Public university in Kenya

The University of Embu (UoEm) is a public research university located in Embu County, Kenya. Established in 2011 as a constituent college of the University of Nairobi and chartered as a full-fledged university in 2016, it offers undergraduate, postgraduate, and research programs across diverse disciplines. The institution serves as a key center for higher education and research in the region, with a focus on agriculture, science, business, education, and technology.

== Location ==
Embu, Kenya.

It is located along the Meru-Nairobi Highway, opposite Kangaru High School, 4 km from Embu town at Kirimari ward in Manyatta constituency, Embu West.

== History ==

The college was created from Embu Agricultural Staff Training (East) College in 2011, at which time President Mwai Kibaki inaugurated the EUC council to support its mission, pursuant to Legal Notice No. 65 of 17 June 2011.

The Embu Agricultural Staff Training (East) College was established in 1947 as an agriculture training school for pre-service training at certificate level to Kenya African Preliminary Examination (KAPE) students.

In 1968 the centre was renamed Embu Institute of Agriculture and started admitting secondary school students for two-year certificate training as Technical Assistants.

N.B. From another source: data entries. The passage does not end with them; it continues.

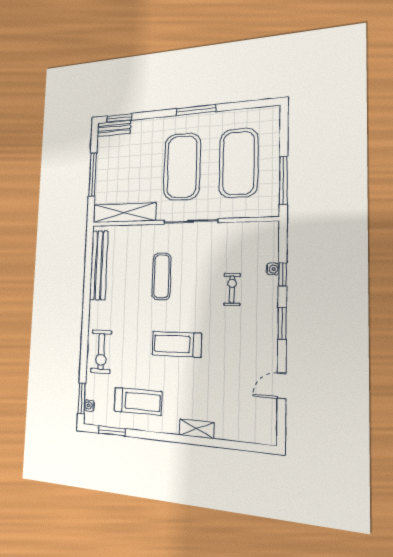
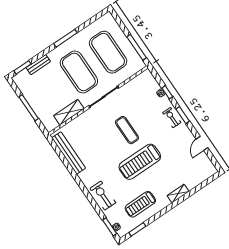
bench: (114, 128) -> (38, 65), moved
shelving: (124, 213) -> (69, 112), width x0.68
exercise mat: (162, 276) -> (127, 130), moved
exercise bike: (232, 289) -> (172, 118), moved
treadmill: (177, 344) -> (140, 162), width x1.37, depth x1.38
exercise bike: (101, 352) -> (103, 196), turned 180
treadmill: (138, 401) -> (140, 204), turned 180

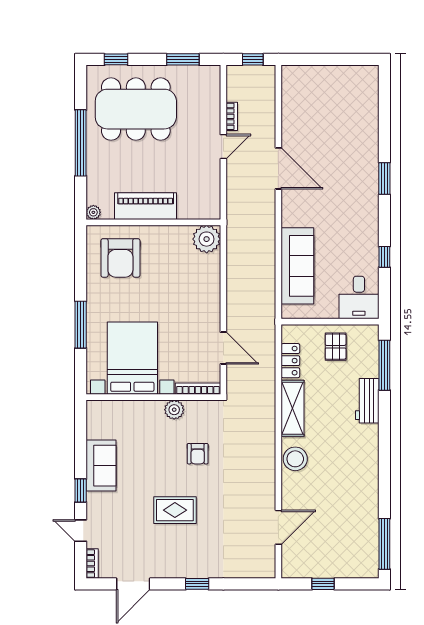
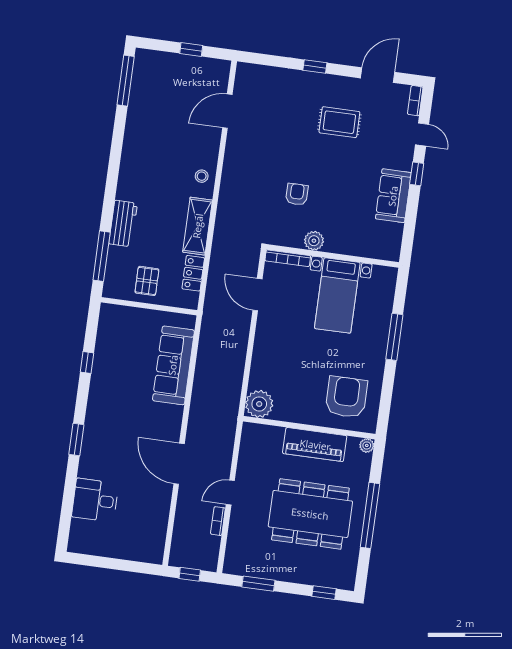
dining table: (136, 109) -> (310, 514), moved
desk: (359, 297) -> (95, 500), moved, turned -90
bed with nightstands: (132, 358) -> (337, 295), width x0.73
stool: (295, 459) -> (202, 176), width x0.53, depth x0.53
rug: (175, 510) -> (339, 122), moved

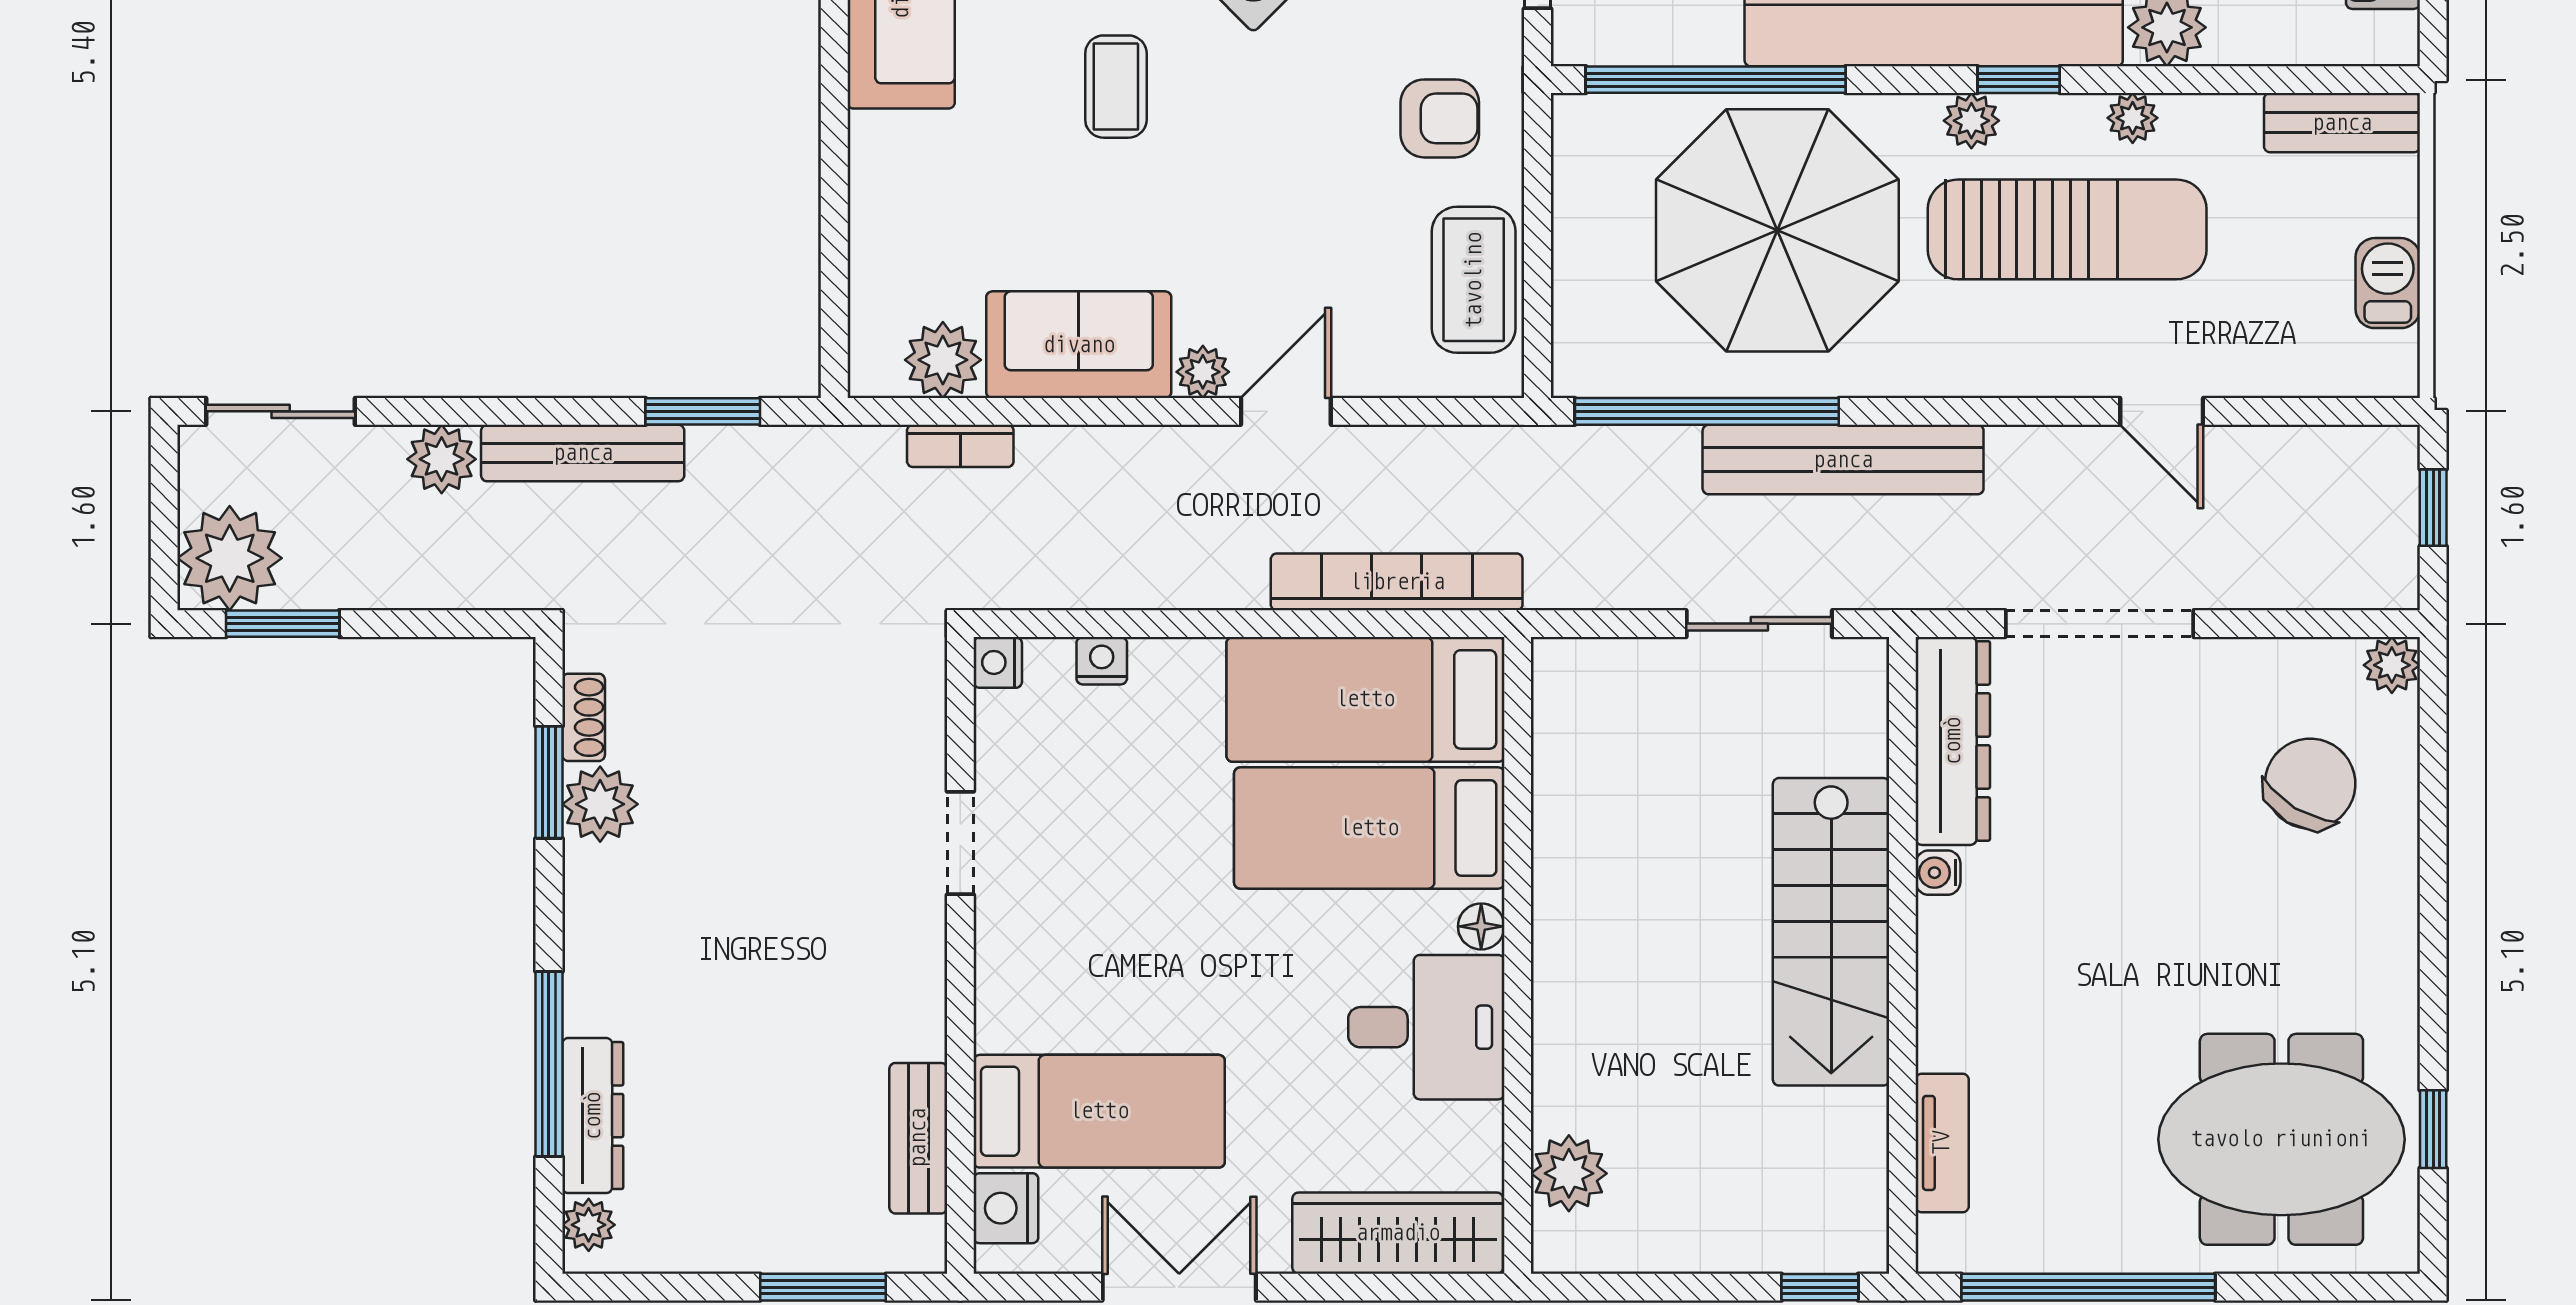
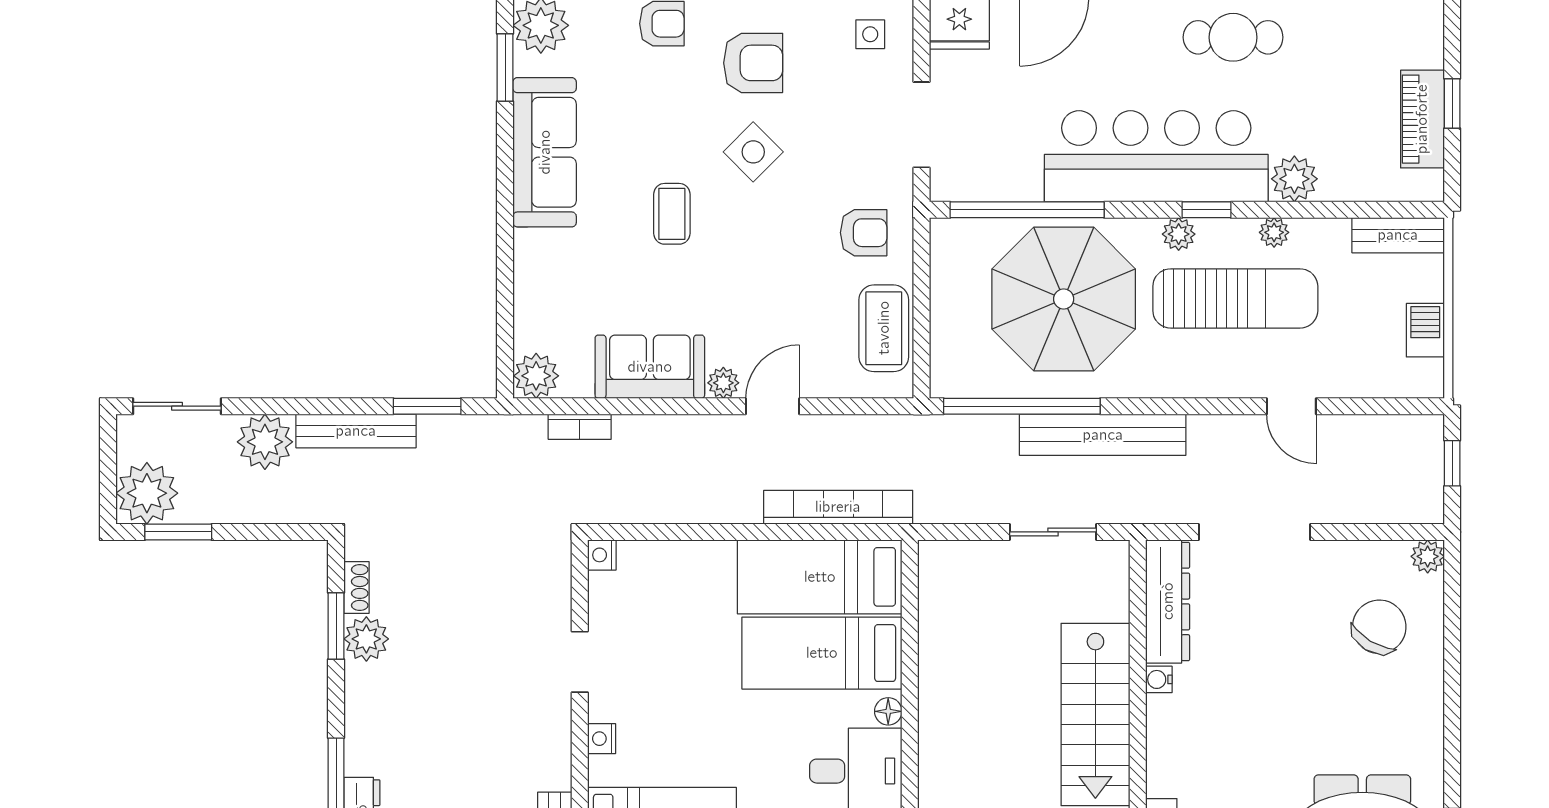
plant: (943, 360) -> (536, 376), moved
plant: (442, 459) -> (265, 442), width x1.36, depth x1.36
nightstand: (1102, 661) -> (602, 739), moved, turned -90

In 1990 it was up-graded to an Agricultural Staff Training College whose mandate was to develop and implement short management and technical courses, and offer research and consultancy services to enhance performance in the agricultural sector.

on October 7, 2016, University of Embu was awarded a Charter by H.E. President Uhuru Kenyatta at a function held at the State house, Nairobi. In another development, Prof. Musili Wambua was appointed by H.E. President Uhuru Kenyatta as the first Chancellor of the New University of Embu.
University of Embu offers courses such as biochemistry, microbiology and biotechnology, law, industrial chemistry, analytical chemistry, animal science and veterinary studies, library and information science, computer engineering and education courses

The University of Embu overtook the University of Nairobi (UoN) and other state corporations with its stellar performance in the financial year 2019/20.
A report by the Daily Nation on Tuesday, July 13, indicated that the university had ranked top in a study done by the Ministry of Public Service and Gender.
The study was aimed at evaluating the performance of ministries, state corporations and tertiary institutions for 2019/20 and has been in the excellent category for 7 consecutive years.
According to the Ministry of Public Service, the university received a 2.1250 excellent composite score followed by Tharaka Nithi University College with 2.1791.